Yifang Yin, Rajiv Ratn Shah, Roger Zimmerman, ACM Multimedia (2018).


Convolutional Neural Networks (CNNs) have been widely applied to audio classification recently where promising results have been obtained. Previous CNN-based systems mostly learn from two-dimensional time-frequency representations such as MFCC and spectrogram, which may tend to emphasize more on the background noise of the scene. To learn the key acoustic events, we introduce a three-dimensional CNN to emphasize on the different spectral characteristics from neighboring regions in spatial-temporal domain. A novel acoustic scene classification system based on multimodal deep fusion has been proposed in this paper, where three CNNs have been presented to perform 1D raw waveform modeling, 2D time-frequency image modeling, and 3D spatial-temporal dynamics modeling, respectively.

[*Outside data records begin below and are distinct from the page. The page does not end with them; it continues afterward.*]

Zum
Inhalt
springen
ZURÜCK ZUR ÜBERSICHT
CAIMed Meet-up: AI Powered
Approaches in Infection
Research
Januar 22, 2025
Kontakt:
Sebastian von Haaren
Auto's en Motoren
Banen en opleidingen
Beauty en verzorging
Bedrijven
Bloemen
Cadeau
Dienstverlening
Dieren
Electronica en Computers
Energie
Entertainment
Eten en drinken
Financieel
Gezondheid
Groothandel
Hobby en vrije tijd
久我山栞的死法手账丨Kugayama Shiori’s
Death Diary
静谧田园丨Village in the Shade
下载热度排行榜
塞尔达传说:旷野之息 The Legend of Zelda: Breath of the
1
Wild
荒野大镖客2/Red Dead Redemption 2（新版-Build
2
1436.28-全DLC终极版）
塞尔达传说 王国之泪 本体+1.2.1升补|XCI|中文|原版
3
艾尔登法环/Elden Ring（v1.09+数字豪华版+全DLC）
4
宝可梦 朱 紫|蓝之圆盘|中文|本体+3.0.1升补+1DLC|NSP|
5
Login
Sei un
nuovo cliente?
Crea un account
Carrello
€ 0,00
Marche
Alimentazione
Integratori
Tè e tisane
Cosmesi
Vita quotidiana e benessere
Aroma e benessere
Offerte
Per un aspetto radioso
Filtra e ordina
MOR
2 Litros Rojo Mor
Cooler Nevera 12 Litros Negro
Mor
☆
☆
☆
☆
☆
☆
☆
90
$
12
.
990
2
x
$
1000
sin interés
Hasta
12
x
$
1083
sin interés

The learnt features have been shown to be highly complementary to each other, leading to significant classification improvements based on feature fusion. A new double fusion scheme, which takes advantages of both early fusion and late fusion, is proposed to further boost the system’s performance. Comprehensive experiments have been conducted on the DCASE16 dataset for acoustic scene classification. Experimental results demonstrate the effectiveness of our proposed approach, as our solution achieves the state-of-the-art classification rates and improves the mean accuracy by 2.3% ∼ 9.2% compared to the top ranked systems in the DCASE16 challenge.